* [What this task involves] Could you please retype exactly the lines from the start of the records below through the line that contains "48: (374, 114, 16.75)", both included, and leave out the pictures?

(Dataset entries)
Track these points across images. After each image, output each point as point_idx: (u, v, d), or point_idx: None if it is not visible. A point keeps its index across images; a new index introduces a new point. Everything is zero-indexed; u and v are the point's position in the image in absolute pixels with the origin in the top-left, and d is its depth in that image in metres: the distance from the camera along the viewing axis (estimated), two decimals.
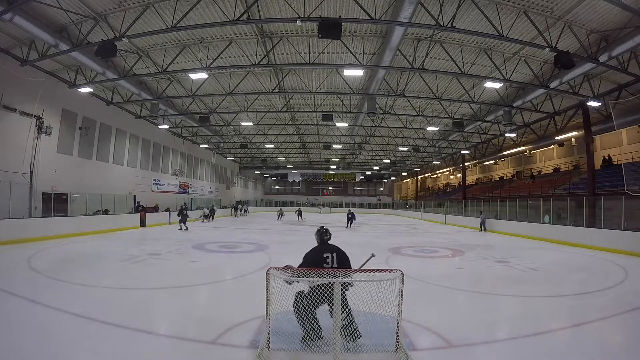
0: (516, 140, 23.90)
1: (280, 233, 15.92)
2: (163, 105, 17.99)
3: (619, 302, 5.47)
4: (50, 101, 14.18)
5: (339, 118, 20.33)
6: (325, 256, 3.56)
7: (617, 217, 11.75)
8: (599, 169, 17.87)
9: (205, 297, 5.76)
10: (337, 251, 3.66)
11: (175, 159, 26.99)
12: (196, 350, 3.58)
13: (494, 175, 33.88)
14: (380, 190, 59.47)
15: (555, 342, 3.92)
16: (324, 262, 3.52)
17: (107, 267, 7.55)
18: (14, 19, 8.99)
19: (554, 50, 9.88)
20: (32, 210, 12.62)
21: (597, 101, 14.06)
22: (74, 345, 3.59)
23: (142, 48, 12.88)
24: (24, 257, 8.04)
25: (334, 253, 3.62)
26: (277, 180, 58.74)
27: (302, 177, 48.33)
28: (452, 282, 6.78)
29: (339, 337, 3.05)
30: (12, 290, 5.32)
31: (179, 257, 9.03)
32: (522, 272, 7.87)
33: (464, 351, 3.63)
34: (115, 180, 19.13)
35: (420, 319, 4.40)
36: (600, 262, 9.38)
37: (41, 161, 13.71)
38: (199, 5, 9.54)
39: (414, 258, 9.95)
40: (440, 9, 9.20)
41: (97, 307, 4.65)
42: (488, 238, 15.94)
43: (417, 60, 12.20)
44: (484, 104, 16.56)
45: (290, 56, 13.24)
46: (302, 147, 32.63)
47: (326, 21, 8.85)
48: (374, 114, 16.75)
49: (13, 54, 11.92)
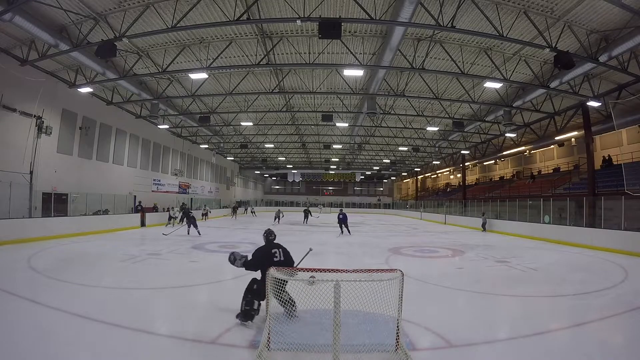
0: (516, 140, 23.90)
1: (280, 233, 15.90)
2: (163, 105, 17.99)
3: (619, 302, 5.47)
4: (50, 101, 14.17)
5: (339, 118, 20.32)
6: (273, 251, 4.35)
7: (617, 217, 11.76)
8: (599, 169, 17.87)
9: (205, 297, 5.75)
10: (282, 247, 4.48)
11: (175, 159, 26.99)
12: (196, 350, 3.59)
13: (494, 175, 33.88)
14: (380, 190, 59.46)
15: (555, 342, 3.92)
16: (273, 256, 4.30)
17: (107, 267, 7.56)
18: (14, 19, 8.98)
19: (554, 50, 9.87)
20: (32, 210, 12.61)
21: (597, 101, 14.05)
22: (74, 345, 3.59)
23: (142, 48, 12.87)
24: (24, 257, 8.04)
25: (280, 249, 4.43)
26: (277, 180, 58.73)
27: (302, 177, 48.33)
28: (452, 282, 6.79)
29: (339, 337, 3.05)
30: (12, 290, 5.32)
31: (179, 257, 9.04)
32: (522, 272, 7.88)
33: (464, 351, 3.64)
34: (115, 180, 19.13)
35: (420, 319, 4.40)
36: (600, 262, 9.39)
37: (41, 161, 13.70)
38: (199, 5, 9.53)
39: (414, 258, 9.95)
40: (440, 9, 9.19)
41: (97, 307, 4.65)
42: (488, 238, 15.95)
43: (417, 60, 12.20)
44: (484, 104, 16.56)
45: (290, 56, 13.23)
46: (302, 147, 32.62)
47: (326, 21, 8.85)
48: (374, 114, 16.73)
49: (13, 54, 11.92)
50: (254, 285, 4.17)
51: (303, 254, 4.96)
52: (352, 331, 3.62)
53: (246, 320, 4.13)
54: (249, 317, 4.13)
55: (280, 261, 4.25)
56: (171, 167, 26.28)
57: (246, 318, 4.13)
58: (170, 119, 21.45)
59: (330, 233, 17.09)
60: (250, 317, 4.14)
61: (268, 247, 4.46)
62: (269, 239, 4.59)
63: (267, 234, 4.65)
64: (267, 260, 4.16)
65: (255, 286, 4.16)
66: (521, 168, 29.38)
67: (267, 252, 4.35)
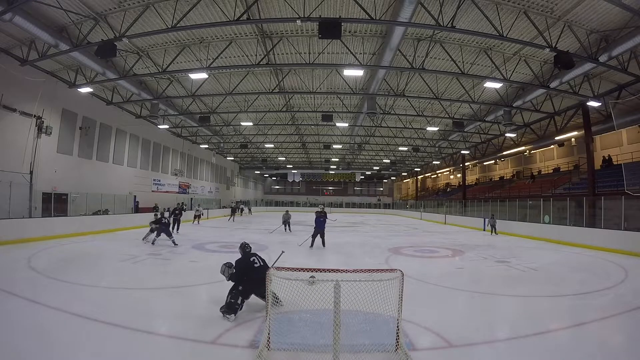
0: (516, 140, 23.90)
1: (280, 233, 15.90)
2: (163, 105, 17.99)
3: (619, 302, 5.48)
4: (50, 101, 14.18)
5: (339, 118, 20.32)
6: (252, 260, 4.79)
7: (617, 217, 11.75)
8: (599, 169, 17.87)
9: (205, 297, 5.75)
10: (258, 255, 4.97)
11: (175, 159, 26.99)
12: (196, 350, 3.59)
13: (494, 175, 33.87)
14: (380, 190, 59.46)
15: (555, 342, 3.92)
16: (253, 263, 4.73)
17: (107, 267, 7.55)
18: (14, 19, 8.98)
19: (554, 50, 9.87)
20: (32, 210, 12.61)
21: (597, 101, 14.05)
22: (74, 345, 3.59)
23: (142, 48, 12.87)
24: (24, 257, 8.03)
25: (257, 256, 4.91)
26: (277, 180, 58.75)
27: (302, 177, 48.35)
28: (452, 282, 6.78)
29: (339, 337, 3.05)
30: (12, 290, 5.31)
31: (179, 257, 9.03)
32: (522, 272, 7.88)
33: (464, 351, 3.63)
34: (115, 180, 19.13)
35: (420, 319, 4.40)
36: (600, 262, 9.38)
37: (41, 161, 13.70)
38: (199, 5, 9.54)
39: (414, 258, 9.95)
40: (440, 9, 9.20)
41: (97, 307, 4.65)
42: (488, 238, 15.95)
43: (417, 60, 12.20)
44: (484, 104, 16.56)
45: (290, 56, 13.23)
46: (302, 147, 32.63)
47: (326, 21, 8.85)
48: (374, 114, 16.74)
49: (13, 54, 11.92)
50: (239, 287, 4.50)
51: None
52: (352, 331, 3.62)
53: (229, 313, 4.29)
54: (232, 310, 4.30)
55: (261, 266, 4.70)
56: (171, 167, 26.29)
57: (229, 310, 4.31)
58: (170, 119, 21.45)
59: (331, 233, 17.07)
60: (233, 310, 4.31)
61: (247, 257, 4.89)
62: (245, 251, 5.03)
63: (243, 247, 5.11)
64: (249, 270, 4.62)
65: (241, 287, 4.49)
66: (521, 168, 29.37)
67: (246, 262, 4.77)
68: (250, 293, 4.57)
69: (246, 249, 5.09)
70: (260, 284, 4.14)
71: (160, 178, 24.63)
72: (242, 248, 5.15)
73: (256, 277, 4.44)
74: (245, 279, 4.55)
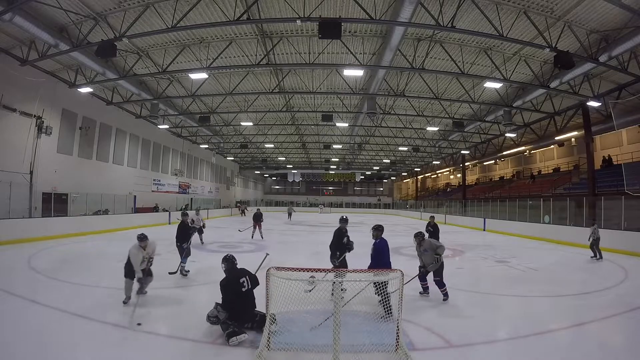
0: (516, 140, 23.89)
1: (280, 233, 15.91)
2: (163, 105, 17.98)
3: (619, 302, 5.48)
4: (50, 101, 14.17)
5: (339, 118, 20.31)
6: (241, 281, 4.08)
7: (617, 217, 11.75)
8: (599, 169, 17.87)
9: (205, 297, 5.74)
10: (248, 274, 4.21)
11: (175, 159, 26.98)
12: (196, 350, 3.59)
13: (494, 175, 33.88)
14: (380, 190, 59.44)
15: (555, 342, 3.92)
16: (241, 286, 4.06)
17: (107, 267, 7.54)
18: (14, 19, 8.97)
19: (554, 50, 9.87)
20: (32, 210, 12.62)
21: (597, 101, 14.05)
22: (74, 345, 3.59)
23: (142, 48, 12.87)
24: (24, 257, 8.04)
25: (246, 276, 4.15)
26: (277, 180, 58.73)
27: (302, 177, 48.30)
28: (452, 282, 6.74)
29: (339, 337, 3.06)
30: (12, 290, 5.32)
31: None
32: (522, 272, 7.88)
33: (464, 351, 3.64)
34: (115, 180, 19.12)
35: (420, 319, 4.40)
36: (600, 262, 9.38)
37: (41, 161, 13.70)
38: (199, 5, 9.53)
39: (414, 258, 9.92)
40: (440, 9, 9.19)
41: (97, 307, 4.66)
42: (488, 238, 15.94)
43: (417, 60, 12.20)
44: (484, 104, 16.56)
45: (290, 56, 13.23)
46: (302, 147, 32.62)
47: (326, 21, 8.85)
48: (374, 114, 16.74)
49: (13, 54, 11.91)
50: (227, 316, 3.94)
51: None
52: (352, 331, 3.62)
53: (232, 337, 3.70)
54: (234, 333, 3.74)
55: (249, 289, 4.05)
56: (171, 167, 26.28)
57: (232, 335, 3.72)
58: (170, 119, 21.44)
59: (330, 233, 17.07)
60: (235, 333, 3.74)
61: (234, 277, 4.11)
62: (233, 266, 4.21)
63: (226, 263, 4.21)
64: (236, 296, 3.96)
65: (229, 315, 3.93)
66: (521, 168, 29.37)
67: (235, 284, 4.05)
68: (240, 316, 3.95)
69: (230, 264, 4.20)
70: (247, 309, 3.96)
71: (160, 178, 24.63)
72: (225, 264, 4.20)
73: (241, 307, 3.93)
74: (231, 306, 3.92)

* [The answer]
Track these points across images. After each image, output each point as point_idx: (u, v, d), or point_idx: None if it is not visible. A point keeps its index across images; a new index introduces a new point. Everything is zero-indexed; u and v are the point's position in the image in absolute pixels with the origin in the top-left, and d is its depth in that image in metres: the distance from the camera along the viewing axis (estimated), two decimals.
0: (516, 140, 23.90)
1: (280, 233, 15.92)
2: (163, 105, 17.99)
3: (619, 302, 5.47)
4: (50, 101, 14.18)
5: (339, 118, 20.33)
6: (325, 256, 3.56)
7: (617, 217, 11.75)
8: (599, 169, 17.87)
9: (205, 297, 5.76)
10: (337, 251, 3.66)
11: (175, 159, 26.99)
12: (196, 350, 3.58)
13: (494, 175, 33.88)
14: (380, 190, 59.47)
15: (555, 342, 3.92)
16: (324, 262, 3.52)
17: (107, 267, 7.55)
18: (14, 19, 8.99)
19: (554, 50, 9.88)
20: (32, 210, 12.62)
21: (597, 101, 14.06)
22: (74, 345, 3.59)
23: (142, 48, 12.88)
24: (24, 257, 8.04)
25: (334, 253, 3.62)
26: (277, 180, 58.74)
27: (302, 177, 48.33)
28: (452, 282, 6.78)
29: (339, 337, 3.05)
30: (12, 290, 5.32)
31: (179, 257, 9.03)
32: (522, 272, 7.87)
33: (464, 351, 3.63)
34: (115, 180, 19.13)
35: (420, 319, 4.40)
36: (600, 262, 9.38)
37: (41, 161, 13.71)
38: (199, 5, 9.54)
39: (414, 258, 9.95)
40: (440, 9, 9.20)
41: (97, 307, 4.65)
42: (488, 238, 15.94)
43: (417, 60, 12.20)
44: (484, 104, 16.56)
45: (290, 56, 13.24)
46: (302, 147, 32.63)
47: (326, 21, 8.85)
48: (374, 114, 16.75)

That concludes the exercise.